• [Text for analysis]

◆ ◆ ◆

Maria Ximena Torres Carrera (born 1 December 1981) is a Uruguayan chef, restaurateur, businesswoman and television personality. She has presented on different cooking shows, and has served as a judge on MasterChef Uruguay and its spin-offs since 2019.

== Early life and education ==
Maria Ximena Torres Carrera was born in Montevideo on 1 December 1981, the daughter of Montserrat Carrera and Marco Antonio Torres. She has two sisters, Carolina and Rossana. She is of Catalan and Chilean descent. Her maternal grandparents immigrated to Uruguay in 1950 from Sant Joan Despí, Catalonia, Spain, and founded the renowned Confitería Carrera food business. Raised in the Pocitos barrio, Torres attended Queen's School and the Montevideo Pre-University Institute (PREU).

Torres earned a degree in communication studies with a specialization as a publicist from the Catholic University of Uruguay. In 2003 she was awarded a scholarship to study fine arts at Valdosta State University, Georgia. She subsequently graduated as a sommelier from the University of the Republic, as a member of the first generation in 2007. That year she settled for a season in Vic, Barcelona, where she took courses to become a professional in chocolate skills.

== Career ==

=== Culinary career ===
Torres began working professionally in gastronomy in 2000 and in catering in 2003. In 2012 she opened La Dulcería de Xime, a pastry shop and cafeteria located in the Punta Carretas barrio. In subsequent years it expanded to different points in Montevideo and throughout Uruguay.

=== Television and media career ===
In 2010 she made her debut on television, as the presenter of the culinary segment of the Teledoce morning show, Día perfecto. The following year, her segment became the daily program La Receta Perfecta, in which Torres cooked different dishes accompanied by guests and two puppet characters making fun of different situations. The show was on the air until 2014, when she decided to step away from television.

In 2015, she published Comer y reír: manual para acercarse a la cocina con alegría, a book she co-authored with the presenter and comedian Manuela da Silveira, and in which they presented different tips and culinary proposals. In 2017 she returned to the media, as co-host of the TV Ciudad cooking show, La vuelta al plato. Broadcast for three seasons until 2019, the program consisted of making dishes from different parts of the world while learning about their history and their relationship with cultures.

◆ ◆ ◆

• [Exercise data]
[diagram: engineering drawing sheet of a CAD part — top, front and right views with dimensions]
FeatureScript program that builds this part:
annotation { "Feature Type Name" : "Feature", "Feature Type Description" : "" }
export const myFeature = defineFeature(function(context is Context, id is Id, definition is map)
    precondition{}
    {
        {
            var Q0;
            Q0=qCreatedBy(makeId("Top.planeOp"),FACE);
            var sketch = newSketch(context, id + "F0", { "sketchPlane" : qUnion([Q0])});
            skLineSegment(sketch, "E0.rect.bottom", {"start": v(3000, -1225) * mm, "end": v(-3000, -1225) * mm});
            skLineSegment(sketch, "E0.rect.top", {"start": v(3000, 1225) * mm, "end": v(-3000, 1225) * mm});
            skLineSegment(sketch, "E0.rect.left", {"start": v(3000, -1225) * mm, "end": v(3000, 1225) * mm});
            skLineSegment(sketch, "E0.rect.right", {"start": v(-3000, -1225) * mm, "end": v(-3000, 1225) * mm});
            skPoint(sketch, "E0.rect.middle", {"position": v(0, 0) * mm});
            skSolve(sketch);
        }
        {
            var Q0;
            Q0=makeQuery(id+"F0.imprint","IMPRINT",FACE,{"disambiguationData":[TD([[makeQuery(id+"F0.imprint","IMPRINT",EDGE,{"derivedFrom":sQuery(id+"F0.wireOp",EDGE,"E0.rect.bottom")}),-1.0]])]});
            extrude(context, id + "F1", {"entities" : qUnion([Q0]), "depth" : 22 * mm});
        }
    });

◆ ◆ ◆

• [Assignment 1] Give again the part of the text about Ximena Torres starting with "In 2015, she" and going on through "relationship with cultures.".
• [Assignment 2] Proceed with the text about Ximena Torres from the point where it stops.
The material that comes after the text about Ximena Torres is separate from it.

• [Written answer 1]
In 2015, she published Comer y reír: manual para acercarse a la cocina con alegría, a book she co-authored with the presenter and comedian Manuela da Silveira, and in which they presented different tips and culinary proposals. In 2017 she returned to the media, as co-host of the TV Ciudad cooking show, La vuelta al plato. Broadcast for three seasons until 2019, the program consisted of making dishes from different parts of the world while learning about their history and their relationship with cultures.

• [Written answer 2]
In February 2019 Channel 10 cast Torres as a judge of MasterChef Uruguay, as a replacement for Lucía Soria. She was part of the fifth season of the version for amateur chefs and all four seasons of the spin-off featuring celebrities. In July 2021, she joined the Subrayado newscast as a gastronomic journalism columnist. In December 2020, she presented her cookbook, Casero es mejor, which in 2021 was awarded the best Latin American cookbook at the Gourmand Award in Paris.

== Personal life ==
Torres met the musician Max Capote while she was hosting La Receta Perfecta, a program he attended as a guest, and a short time later they began dating. They got married on 14 February 2014. The couple have two children, Juan Jacinto (b. December 2017) and María Guadalupe (b. August 2019).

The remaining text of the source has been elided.